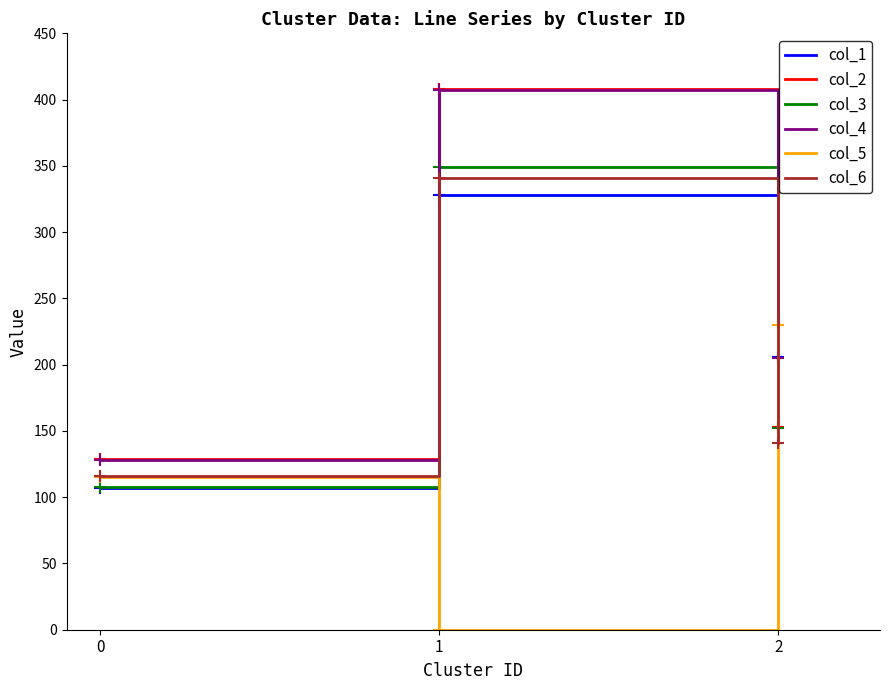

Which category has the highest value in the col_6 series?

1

━━━

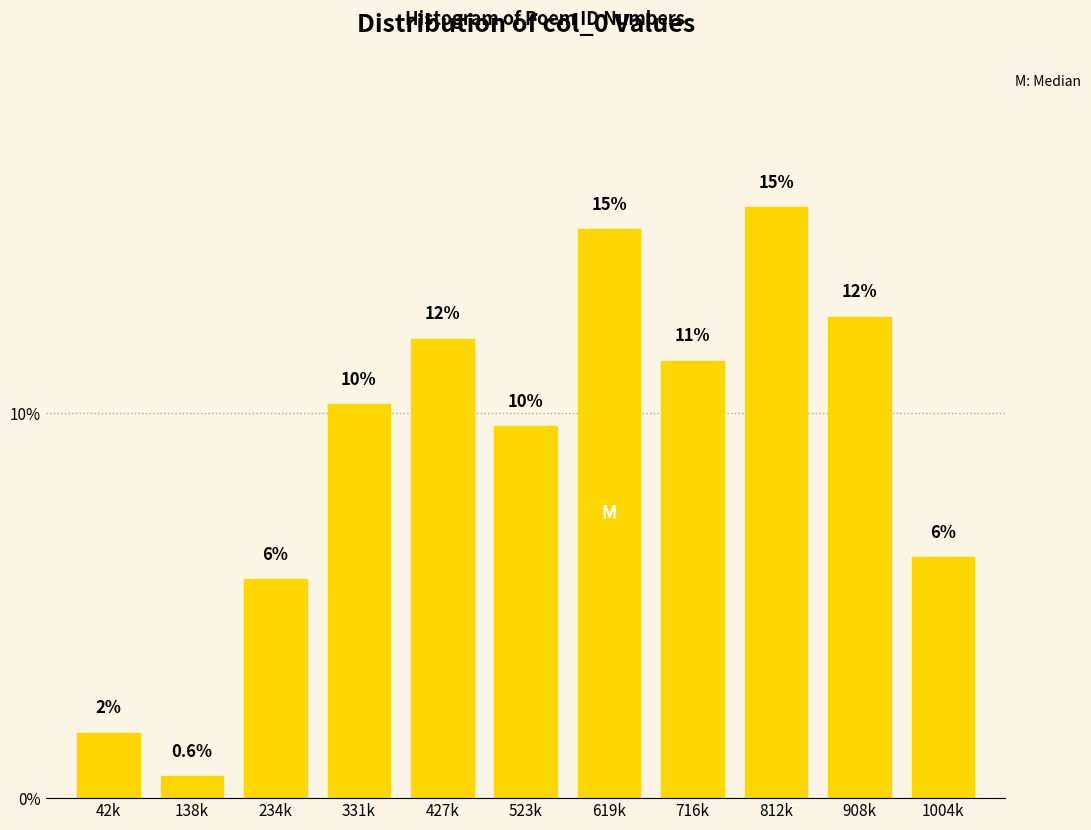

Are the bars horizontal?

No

━━━

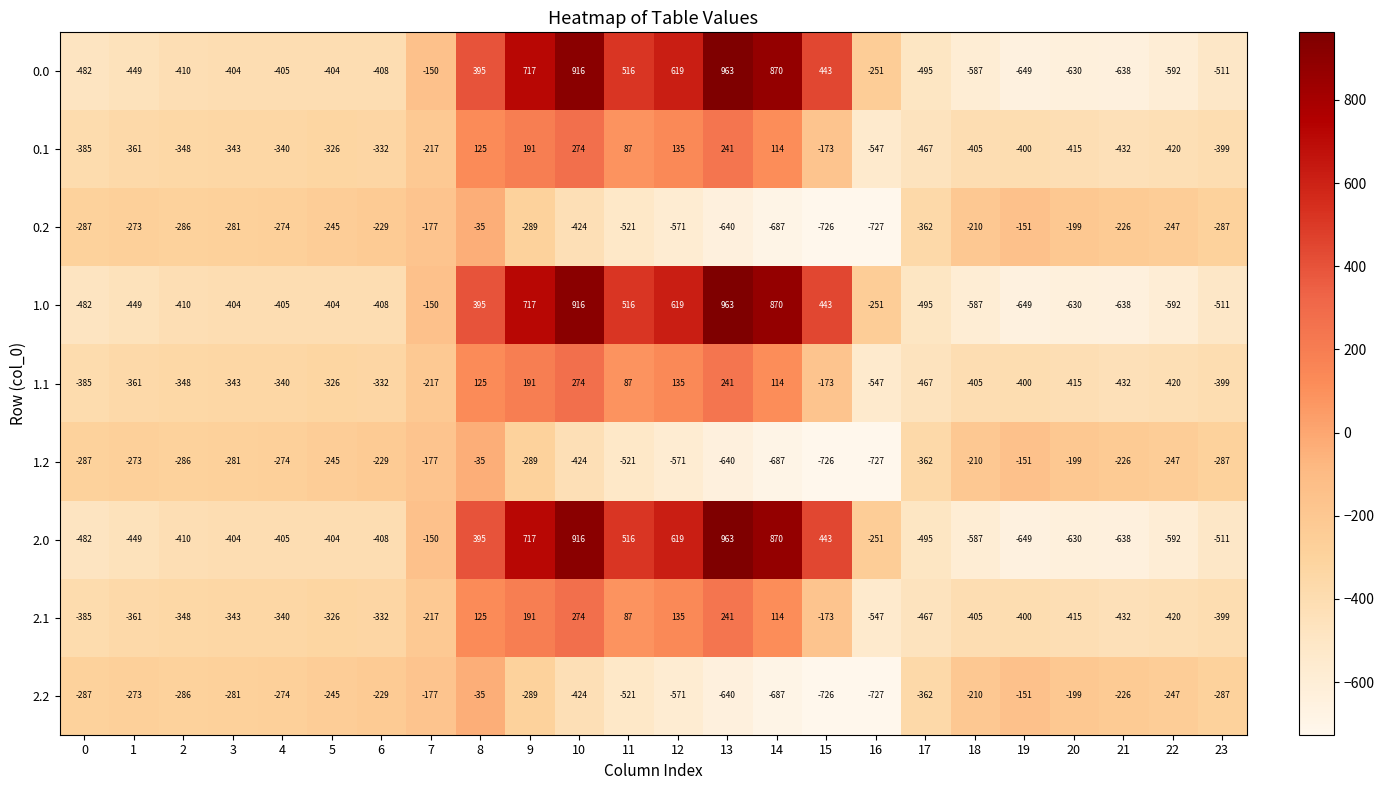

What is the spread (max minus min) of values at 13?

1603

━━━

• [Work instruction] Extract each line of the rows above that contains the word "category".

• [Task response]
Which category has the highest value in the col_6 series?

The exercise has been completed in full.